College Newspapers Struggle Over Muslim Cartoon Question


      Two editors at the University of Illinois’ student-run newspaper were suspended for deciding to run a series of cartoons that have sparked outrage and violence around the Islamic world without consulting the remaining editorial staff.

      Editor-in-chief Acton H. Gorton says the Daily Illini’s publisher suspended him and the newspaper’s opinions sections editor, Charles Prochaska, for two weeks pending the outcome of an internal investigation into the publication of the cartoons, which ran in the paper’s Feb. 9 edition.

      “I’m very disappointed. I think this is nothing more than a cover-up,” Gorton says.

      Publisher and general manager Mary Cory released a statement shortly after the suspensions saying a student task force will “investigate the internal decision-making and communication surrounding the publishing” of the cartoons.

      The paper’s editorial staff told readers that the decision to run the cartoons was made by Gorton and Prochaska without their knowledge. While the staff apologized to the Muslim community, it stopped short of saying it disagreed with the decision.

      “We want to make it clear that while we do not necessarily disagree with the decision to print these cartoons, we disagree with how they were run,” the editorial reads.

      According to the editorial, Gorton and Prochaska ran the cartoons without consulting the staff or the publisher.

      The Daily Illini, which is independent of the university, ran six of the 12 cartoons first published in September in Denmark’s Jyllands-Posten newspaper. The Daily Illini led with the cartoon that has caused the greatest furor: a depiction of the Prophet Muhammad wearing a bomb with a lit fuse as part of his turban.

      Other colleges and universities are struggling over whether or not to run the cartoons. University of Wisconsin-Madison Chancellor John Wiley says a campus paper was justified in reprinting one of the cartoons, but called upon the paper to address the indignation of Muslim students on campus concerning the matter.

      The Badger Herald reprinted the image, saying the international reaction to the cartoon made it newsworthy. Herald officials say the paper printed it as a commitment to freedom of _expression and not to offend Muslim students.

▶ _Record extracts_:
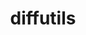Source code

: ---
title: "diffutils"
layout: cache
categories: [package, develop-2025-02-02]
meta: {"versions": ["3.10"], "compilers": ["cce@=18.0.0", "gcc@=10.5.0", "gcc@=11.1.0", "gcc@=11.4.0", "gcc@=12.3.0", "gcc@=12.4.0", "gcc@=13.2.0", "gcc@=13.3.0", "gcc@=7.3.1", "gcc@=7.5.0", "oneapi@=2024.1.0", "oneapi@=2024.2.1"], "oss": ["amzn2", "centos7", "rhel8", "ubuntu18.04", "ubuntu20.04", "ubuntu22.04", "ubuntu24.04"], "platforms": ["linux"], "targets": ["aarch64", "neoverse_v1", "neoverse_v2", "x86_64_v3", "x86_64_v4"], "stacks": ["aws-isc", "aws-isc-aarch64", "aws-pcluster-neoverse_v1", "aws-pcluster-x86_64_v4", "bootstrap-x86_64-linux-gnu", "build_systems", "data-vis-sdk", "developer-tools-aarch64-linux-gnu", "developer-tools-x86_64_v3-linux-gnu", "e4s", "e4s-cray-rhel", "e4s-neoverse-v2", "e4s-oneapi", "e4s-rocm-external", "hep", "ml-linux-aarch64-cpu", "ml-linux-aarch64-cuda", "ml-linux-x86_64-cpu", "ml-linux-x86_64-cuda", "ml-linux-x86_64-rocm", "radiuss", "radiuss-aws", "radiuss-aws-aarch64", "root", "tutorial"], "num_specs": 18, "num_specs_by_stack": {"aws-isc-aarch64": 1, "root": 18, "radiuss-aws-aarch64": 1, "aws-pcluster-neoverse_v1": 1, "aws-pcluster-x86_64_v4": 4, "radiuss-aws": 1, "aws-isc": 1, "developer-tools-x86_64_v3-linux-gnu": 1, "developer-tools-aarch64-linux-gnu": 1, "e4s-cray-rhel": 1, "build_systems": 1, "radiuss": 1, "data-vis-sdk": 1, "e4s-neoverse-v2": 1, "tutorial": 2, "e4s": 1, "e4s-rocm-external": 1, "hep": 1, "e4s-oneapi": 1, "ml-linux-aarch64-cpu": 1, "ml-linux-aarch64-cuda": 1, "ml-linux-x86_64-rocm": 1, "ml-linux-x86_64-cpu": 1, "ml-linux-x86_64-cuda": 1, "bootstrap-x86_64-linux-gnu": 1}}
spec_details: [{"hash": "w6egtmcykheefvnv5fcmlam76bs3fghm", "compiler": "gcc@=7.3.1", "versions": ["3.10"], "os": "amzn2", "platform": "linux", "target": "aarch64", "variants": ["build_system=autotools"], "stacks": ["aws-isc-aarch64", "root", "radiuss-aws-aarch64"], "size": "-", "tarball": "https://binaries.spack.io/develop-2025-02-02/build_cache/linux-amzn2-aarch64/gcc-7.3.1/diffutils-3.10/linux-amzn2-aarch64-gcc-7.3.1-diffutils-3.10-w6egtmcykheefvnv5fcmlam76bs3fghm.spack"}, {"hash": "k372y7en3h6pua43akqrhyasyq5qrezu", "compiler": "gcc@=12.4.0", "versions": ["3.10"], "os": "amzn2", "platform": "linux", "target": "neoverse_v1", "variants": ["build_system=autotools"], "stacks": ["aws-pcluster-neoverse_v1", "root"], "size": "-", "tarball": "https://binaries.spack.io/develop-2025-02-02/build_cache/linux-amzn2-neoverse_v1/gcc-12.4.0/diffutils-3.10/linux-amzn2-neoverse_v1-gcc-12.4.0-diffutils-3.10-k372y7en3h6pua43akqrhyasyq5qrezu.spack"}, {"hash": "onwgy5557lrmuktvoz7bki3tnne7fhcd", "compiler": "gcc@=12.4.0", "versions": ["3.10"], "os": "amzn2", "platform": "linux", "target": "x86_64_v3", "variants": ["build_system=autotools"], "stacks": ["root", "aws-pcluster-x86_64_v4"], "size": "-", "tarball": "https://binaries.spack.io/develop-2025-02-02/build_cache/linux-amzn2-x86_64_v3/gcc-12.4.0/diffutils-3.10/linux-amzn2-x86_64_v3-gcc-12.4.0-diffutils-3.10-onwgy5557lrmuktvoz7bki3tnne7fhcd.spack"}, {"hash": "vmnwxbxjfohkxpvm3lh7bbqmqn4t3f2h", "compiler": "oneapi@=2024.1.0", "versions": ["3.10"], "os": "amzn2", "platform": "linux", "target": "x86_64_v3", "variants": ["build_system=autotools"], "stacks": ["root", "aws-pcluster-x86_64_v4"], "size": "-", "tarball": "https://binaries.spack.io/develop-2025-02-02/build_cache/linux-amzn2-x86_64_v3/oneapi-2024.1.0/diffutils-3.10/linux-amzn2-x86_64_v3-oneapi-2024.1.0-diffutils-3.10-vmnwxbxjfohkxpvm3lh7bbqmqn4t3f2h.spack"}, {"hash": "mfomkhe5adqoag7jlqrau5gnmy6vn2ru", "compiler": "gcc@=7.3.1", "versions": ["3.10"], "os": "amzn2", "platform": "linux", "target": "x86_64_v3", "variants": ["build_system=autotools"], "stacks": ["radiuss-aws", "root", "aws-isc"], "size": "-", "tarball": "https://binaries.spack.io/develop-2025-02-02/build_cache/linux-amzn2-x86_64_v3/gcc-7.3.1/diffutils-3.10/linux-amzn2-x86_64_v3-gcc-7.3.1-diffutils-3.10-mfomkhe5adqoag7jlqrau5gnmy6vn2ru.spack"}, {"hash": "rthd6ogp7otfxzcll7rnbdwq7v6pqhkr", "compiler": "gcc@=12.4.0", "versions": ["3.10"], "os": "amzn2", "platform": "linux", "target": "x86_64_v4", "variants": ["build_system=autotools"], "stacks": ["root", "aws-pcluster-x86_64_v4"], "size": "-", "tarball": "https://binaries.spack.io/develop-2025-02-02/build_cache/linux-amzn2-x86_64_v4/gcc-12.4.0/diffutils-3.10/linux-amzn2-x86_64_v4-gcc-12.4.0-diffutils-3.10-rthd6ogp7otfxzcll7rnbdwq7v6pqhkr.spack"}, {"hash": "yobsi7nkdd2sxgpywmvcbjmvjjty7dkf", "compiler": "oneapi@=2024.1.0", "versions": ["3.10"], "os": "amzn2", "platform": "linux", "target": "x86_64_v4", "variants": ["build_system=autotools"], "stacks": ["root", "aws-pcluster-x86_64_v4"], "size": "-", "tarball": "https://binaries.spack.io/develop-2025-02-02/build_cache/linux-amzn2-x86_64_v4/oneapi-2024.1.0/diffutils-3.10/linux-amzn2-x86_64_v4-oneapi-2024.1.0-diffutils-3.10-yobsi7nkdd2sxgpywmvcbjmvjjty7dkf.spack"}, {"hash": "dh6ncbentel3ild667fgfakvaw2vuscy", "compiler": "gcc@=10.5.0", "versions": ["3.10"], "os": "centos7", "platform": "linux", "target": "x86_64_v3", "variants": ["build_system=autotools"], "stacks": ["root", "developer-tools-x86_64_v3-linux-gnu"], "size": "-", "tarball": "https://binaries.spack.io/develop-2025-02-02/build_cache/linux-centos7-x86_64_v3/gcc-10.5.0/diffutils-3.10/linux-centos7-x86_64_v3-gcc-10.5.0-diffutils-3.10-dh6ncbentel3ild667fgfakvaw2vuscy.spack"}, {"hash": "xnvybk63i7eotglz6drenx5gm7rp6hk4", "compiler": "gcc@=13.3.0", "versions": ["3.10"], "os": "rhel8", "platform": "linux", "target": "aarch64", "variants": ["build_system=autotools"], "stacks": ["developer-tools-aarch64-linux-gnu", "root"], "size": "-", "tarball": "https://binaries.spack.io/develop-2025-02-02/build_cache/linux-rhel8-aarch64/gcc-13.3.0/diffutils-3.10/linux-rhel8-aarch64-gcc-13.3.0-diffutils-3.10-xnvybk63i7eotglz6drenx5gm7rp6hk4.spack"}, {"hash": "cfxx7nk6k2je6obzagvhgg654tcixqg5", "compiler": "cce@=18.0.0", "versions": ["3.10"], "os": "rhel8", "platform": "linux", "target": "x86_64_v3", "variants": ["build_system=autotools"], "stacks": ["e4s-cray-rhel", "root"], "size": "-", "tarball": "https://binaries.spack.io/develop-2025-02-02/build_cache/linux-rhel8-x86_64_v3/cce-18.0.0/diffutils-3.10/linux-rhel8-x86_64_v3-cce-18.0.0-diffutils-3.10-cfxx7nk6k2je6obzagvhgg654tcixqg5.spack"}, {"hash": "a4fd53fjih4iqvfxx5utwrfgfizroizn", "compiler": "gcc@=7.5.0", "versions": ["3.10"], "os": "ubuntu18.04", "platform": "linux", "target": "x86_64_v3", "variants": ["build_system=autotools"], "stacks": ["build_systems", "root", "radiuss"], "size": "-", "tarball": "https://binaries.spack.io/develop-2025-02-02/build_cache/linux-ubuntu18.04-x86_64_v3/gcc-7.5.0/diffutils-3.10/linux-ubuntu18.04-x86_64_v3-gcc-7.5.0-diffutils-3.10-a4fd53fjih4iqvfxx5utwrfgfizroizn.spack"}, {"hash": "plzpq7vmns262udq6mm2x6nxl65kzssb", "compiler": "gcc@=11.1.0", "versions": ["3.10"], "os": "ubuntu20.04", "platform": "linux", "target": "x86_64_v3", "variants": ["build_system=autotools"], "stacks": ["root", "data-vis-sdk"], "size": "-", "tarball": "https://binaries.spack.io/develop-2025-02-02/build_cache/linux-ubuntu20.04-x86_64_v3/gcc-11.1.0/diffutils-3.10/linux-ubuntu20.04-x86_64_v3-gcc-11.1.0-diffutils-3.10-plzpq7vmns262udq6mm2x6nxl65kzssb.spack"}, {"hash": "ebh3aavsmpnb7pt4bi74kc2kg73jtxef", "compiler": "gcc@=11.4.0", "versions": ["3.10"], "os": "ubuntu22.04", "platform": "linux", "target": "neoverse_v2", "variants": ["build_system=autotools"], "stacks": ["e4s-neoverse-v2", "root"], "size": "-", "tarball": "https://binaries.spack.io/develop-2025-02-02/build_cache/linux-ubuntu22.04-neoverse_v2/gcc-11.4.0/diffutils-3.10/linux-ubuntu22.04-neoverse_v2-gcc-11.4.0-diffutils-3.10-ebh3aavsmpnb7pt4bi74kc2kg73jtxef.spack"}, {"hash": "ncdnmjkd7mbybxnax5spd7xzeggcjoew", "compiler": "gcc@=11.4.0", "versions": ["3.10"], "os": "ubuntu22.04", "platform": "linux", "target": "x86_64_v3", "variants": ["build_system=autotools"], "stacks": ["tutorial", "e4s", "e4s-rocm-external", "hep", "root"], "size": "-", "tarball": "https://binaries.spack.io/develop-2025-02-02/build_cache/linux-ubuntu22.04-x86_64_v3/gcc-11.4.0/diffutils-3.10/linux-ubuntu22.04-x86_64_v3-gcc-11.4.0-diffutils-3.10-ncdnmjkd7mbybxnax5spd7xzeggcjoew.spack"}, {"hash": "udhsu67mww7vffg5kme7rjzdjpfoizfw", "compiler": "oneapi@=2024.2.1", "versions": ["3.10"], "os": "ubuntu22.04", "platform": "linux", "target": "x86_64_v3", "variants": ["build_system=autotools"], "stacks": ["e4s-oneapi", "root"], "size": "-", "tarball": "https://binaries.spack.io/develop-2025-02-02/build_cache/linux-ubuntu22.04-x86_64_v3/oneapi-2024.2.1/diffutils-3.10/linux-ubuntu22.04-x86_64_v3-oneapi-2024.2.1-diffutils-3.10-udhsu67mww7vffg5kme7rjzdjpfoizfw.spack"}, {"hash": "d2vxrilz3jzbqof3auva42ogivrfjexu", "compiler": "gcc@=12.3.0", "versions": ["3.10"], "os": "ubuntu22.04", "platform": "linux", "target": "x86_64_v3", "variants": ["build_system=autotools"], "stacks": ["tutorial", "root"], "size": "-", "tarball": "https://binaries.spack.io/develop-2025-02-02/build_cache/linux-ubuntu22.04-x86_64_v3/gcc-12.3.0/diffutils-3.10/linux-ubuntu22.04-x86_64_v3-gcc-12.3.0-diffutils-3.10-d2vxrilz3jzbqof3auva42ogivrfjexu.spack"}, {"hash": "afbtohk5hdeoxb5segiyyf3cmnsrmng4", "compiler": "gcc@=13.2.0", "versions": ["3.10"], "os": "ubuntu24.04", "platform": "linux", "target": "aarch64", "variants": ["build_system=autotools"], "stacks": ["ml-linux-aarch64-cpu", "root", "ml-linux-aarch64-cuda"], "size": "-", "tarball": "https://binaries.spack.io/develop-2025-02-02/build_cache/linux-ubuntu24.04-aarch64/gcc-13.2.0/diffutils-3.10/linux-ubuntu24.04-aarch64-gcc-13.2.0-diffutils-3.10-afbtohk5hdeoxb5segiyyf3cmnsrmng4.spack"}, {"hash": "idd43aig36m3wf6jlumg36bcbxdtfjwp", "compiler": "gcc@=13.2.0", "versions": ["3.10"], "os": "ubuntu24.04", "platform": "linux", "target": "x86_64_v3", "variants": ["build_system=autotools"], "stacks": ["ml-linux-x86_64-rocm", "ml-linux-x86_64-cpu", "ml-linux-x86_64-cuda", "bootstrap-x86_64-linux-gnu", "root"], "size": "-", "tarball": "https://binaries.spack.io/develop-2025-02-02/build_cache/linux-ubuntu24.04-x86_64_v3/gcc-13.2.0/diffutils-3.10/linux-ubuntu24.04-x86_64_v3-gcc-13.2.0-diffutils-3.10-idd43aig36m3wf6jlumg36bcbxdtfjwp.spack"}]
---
==
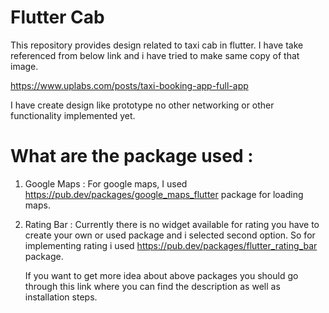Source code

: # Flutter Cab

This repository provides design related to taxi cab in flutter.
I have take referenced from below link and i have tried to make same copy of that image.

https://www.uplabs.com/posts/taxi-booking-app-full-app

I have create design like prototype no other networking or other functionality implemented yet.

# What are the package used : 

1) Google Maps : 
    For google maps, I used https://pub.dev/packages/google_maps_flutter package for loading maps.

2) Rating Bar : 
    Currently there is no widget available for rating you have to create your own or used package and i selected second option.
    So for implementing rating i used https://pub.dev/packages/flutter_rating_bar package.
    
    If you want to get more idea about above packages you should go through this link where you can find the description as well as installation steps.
--
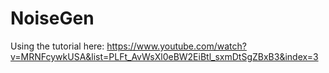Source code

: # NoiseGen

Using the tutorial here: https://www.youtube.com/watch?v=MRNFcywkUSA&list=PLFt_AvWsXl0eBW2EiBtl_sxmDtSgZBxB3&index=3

▶ _Job item A_:
In the article on college newspapers and the Muslim cartoons, how long were the two Daily Illini editors suspended?
▶ _Job item B_:
Transcribe the article on college newspapers and the Muslim cartoons, everything from "Editor-in-chief Acton H." down to "with the decision.".
▶ _Job item C_:
Pick up the article on college newspapers and the Muslim cartoons after its last sentence and keep writing it.
The listing has no connection to the article on college newspapers and the Muslim cartoons.

▶ _Exercise output A_:
For two weeks, pending the outcome of an internal investigation.

▶ _Exercise output B_:
Editor-in-chief Acton H. Gorton says the Daily Illini’s publisher suspended him and the newspaper’s opinions sections editor, Charles Prochaska, for two weeks pending the outcome of an internal investigation into the publication of the cartoons, which ran in the paper’s Feb. 9 edition.

      “I’m very disappointed. I think this is nothing more than a cover-up,” Gorton says.

      Publisher and general manager Mary Cory released a statement shortly after the suspensions saying a student task force will “investigate the internal decision-making and communication surrounding the publishing” of the cartoons.

      The paper’s editorial staff told readers that the decision to run the cartoons was made by Gorton and Prochaska without their knowledge. While the staff apologized to the Muslim community, it stopped short of saying it disagreed with the decision.

▶ _Exercise output C_:
      But Mir Babar Basir, president of the school’s Muslim Students’ Association, called the decision to run the cartoons “pure racism” and his organization complained to university officials. He called the decision “a strike against the Muslim students on campus’’ that “had nothing to do with free speech.’’

      A conservative independent student newspaper at Harvard University also chose to run the cartoons. The Harvard Salient partnered the images with an editorial commentary titled “A pox (err, jihad) on Free _Expression.” The commentary said that “it is shameful that these cartoons have led to the arson of embassies, death threats, and demands that ‘whoever insults the prophet, kill him.’”

      At the University of North Carolina, The Daily Tar Heel published its own cartoon which shows an image, apparently of Muhammad, standing between two minaret-style windows: one showing a scene with Denmark’s flag and the other showing violent protest. A thought bubble beside the Danish flag reads, “They may get me from my bad side…” and the bubble beside the violence has him thinking “…but they show me from my worst.”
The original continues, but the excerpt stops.